Two Democratic lawmakers announced legislation today that would shake up the ways that U.S. Supreme Court justices handle ethical questions.
The legislation would require the Judicial Conference to set up a process for taking in ethics complaints about the justices, and for investigating those complaints. It would require justices to explain their decisions to recuse or not recuse from a case, and if a justice has turned down a motion to disqualify, it would allow the rest of the Court to disqualify the justice.
Lawmakers and ethics experts have for decades questioned the way the Supreme Court handles ethics issues — that is, internally and with varying degrees of disclosure. Click here for a story in Legal Times from 2005, amid a rash of recusals related to stock ownership, and here for a story from last month.
The latest push comes as liberal advocacy groups have increased their scrutiny of Justice Clarence Thomas, his wife’s advocacy work and his attendance at an event organized by energy executive and conservative donor Charles Koch. Last week, more than 100 law professors signed a letter (PDF) favoring ethics legislation aimed at the Supreme Court.
“Every week it seems, we have a new reason for this Congress, both Republicans and Democrats, to take seriously the growing problem of potential conflicts of interest on that court, especially as it seeks to take on some of the most important legislative acts passed by this Congress,” Rep. Chris Murphy (D-Conn.), the bill’s chief sponsor, said at a news conference.
Murphy said the justices’ recusal decisions leave the public with too little information. “There is often a mystery as to why a recusal doesn’t happen, and there is often mystery as to why a recusal does happen,” he said.
The legislation would subject justices to the same Judicial Conference code of conduct that governs other federal judges. By tradition, the justices already abide by it, as we reported in 2005, and the justices are covered by the federal statute governing conflicts of interest for federal judges.

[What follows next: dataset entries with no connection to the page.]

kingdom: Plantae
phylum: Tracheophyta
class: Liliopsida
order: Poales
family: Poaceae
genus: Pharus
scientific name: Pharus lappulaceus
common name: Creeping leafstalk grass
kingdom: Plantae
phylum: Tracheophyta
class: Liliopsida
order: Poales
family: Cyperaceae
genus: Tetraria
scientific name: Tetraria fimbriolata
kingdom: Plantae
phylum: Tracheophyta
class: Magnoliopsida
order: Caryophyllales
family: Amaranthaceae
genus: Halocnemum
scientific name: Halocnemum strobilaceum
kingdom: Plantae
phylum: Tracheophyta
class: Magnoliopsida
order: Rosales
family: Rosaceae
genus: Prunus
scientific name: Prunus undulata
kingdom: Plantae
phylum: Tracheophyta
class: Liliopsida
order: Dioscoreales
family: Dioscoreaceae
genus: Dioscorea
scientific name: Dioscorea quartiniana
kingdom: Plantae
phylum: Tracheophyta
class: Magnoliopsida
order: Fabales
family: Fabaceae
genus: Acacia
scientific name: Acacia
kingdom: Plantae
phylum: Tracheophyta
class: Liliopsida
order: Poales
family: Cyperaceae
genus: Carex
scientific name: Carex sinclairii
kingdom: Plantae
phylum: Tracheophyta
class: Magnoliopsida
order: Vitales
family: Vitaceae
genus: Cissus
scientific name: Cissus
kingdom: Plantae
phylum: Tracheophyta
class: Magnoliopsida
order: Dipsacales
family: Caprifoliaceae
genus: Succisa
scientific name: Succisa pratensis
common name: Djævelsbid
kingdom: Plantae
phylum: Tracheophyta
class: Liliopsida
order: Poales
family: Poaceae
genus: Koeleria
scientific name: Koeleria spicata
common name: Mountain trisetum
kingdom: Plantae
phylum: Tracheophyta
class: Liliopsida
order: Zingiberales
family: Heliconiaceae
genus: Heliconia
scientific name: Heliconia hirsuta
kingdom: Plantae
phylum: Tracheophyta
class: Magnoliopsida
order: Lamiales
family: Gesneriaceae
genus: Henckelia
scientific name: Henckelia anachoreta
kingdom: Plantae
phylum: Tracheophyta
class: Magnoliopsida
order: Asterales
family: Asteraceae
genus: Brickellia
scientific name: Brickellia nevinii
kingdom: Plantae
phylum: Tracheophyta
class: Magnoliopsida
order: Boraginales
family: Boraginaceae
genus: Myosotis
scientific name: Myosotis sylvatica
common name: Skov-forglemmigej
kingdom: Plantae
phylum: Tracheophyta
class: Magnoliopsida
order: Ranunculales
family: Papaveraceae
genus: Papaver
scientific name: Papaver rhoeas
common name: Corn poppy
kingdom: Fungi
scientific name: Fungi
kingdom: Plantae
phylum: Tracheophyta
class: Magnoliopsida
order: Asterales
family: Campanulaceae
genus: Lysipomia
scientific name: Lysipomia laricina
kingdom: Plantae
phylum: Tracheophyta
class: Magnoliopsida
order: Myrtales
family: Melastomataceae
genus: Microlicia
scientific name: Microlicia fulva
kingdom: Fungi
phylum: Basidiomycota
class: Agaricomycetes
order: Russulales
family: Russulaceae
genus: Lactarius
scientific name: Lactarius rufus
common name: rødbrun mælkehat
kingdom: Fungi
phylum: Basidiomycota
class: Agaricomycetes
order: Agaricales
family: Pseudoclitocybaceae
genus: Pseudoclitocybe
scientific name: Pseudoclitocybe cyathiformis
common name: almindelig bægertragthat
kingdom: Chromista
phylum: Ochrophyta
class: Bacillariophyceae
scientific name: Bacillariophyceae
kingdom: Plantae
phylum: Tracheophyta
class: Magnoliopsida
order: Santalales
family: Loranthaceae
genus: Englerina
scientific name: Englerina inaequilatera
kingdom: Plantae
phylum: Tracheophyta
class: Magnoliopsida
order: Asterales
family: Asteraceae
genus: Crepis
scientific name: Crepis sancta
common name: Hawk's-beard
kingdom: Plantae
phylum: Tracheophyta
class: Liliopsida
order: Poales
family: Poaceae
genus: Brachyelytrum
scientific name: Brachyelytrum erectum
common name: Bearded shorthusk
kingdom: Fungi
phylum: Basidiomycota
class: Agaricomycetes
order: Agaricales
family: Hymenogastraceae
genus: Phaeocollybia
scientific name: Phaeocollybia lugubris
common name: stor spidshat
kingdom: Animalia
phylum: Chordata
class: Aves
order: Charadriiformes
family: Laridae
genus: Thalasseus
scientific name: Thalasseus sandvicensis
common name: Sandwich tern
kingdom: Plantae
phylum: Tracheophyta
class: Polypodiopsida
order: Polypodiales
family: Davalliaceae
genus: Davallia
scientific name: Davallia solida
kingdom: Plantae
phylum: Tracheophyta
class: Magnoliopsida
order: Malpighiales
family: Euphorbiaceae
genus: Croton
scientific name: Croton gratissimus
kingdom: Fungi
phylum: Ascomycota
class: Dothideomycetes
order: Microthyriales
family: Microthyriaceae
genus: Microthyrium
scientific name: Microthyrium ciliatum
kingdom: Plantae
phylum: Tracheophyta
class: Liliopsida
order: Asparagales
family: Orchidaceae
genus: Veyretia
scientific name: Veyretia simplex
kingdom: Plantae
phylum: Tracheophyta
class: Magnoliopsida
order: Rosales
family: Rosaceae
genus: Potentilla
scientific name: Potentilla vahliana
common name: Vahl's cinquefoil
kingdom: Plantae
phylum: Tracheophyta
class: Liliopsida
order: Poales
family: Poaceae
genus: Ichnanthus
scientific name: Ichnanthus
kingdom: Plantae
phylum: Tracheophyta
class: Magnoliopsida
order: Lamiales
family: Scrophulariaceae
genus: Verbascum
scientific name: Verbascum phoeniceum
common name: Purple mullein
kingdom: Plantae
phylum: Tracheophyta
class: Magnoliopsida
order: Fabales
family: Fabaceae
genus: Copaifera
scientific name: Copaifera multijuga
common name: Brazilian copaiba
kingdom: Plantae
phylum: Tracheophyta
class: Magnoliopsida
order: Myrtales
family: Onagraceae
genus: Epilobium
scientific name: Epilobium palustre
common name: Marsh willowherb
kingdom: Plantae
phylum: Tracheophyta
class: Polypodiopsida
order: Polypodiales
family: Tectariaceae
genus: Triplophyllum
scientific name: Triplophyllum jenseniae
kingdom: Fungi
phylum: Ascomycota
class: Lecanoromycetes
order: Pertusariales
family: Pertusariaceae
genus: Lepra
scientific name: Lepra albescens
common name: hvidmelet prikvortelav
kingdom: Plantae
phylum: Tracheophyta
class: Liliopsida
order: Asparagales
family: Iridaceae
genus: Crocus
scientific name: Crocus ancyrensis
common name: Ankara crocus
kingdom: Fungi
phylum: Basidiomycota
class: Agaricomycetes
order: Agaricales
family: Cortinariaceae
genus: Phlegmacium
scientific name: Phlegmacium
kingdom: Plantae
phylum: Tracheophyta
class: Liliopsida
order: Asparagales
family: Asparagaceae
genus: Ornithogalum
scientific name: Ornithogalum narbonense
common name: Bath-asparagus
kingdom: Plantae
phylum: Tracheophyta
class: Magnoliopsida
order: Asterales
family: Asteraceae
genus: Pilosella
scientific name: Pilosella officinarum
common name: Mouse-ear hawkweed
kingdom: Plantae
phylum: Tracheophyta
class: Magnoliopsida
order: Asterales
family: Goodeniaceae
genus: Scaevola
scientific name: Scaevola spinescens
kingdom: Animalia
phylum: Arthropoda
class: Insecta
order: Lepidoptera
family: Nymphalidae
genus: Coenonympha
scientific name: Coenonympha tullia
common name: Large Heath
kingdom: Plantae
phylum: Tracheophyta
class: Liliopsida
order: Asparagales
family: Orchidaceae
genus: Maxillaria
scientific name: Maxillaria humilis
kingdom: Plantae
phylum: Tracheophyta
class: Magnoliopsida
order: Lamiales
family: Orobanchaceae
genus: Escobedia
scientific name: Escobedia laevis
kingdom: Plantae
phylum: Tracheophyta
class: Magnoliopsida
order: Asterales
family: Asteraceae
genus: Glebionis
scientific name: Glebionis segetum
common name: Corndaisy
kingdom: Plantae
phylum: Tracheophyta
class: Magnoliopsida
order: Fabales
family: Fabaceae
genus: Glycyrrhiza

“The highest court should not be held to the lowest standards,” Arn Pearson, vice president of Common Cause, said during the same news conference. Common Cause has been sharply critical of Thomas in recent weeks.
Rep. Anthony Weiner (D-N.Y.) is a co-sponsor of the legislation. No Republicans have signed on to it, though some GOP lawmakers have pushed for the creation of an inspector general within the judicial branch.
Supreme Court spokeswoman Kathy Arberg said the Court has no comment.
Updated at 4 p.m. with additional reporting.
I can't believe someone is comparing Thurgood Marshall's relationship to the NAACP with Clarence Thomas' ties to corporate America. Talk about apples and oranges! Wow!
Posted by: Jim Rogers | March 02, 2011 at 11:28 AM
"their transparently partisan attack ... has absolutely no credibility and should be ignored."
Oh, you mean sort of like that comment?
Posted by: Peter Harrell | March 02, 2011 at 10:15 AM
Would the leftwing kooks now impugning the integrity of Justices Scalia and Thomas have called for Justice Thurgood Marshall to recuse himself from all cases in which the NAACP, his former employer, had had an interest? Of course they wouldn't have, which is why their transparently partisan attack on the court has absolutely no credibility and should be ignored.
Darren McKinney
Washington
Posted by: Darren McKinney | March 02, 2011 at 10:02 AM
Well, it's about time. Most judges and prosecutors on the local level have a monatary interest in sending people to prison because they own stock in private prisons around the country. At around 50k per year, per inmate, it quickly adds-up to profit for the shareholders,at our expense. Recusal for federal judges...who has in the past overseen that issue? Time to get this matter under control, and, the judges should start to follow prior case law instead of just making law up as they go and then not recommeding full-text publication of their unlawfull ruling.